Affaire Verbruggen : le milliardaire toujours au CPAS

La cour d'appel a estimé que les parties civiles n'avaient pas pu apporter la preuve de la culpabilité des prévenus
La cour d'appel a estimé que les parties civiles n'avaient pas pu apporter la preuve de la culpabilité des prévenus - © RTBF - Delphine Hotua

On a assisté à un nouveau coup de théâtre dans la saga Verbruggen. Ce mardi matin, la cour d'appel de Bruxelles a acquitté cinq des enfants du riche notaire Robert Verbruggen. Ceux-ci étaient poursuivis pour faux fiscal et vol de titres, dans le cadre de la succession de leur père, décédé à Laeken en 2002.

Pour les deux enfants déshérités, Luc et Jack, la déception est grande. Dans cette guerre intra-familiale pour un héritage estimé par certains à 400 millions d'euros, ils avaient obtenu en première instance la condamnation des cinq prévenus à cinq mois de prison avec sursis. C'est surtout pour Luc, le fils cadet ruiné, que l'arrêt de la cour d'appel est amer.

Déshérité selon lui par cinq de ses frères et sœurs, Luc Verbruggen n'en revient pas. Maître Nicolis, l'avocat de Luc Verbruggen, déclare : "C’est une douche froide pour mon client, Luc Verbruggen, qui ne s’attendait évidemment pas à une décision aussi inversée que celle rendue en première instance".

## Segment de données
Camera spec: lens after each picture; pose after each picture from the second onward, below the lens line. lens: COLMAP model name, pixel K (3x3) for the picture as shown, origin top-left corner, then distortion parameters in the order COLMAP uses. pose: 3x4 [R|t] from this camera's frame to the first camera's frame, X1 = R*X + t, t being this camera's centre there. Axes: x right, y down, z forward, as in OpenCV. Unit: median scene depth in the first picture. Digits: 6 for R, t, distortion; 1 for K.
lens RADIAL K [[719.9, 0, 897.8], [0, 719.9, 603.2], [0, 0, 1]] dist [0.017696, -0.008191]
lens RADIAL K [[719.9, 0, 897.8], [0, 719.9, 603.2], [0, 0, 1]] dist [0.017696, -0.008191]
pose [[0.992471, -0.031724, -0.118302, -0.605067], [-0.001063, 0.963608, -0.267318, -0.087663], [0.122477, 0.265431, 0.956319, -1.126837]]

## Consignes de l'exercice
**a)** Recopiez le passage de l'article sur l'affaire Verbruggen compris entre « Affaire Verbruggen : le » et « Laeken en 2002. », bornes incluses.
**b)** D'après l'article sur l'affaire Verbruggen, à quelle peine les cinq prévenus avaient-ils été condamnés en première instance ?

## Réponses dans l'ordre
**a)**
Affaire Verbruggen : le milliardaire toujours au CPAS

La cour d'appel a estimé que les parties civiles n'avaient pas pu apporter la preuve de la culpabilité des prévenus
La cour d'appel a estimé que les parties civiles n'avaient pas pu apporter la preuve de la culpabilité des prévenus - © RTBF - Delphine Hotua

On a assisté à un nouveau coup de théâtre dans la saga Verbruggen. Ce mardi matin, la cour d'appel de Bruxelles a acquitté cinq des enfants du riche notaire Robert Verbruggen. Ceux-ci étaient poursuivis pour faux fiscal et vol de titres, dans le cadre de la succession de leur père, décédé à Laeken en 2002.

**b)** À cinq mois de prison avec sursis.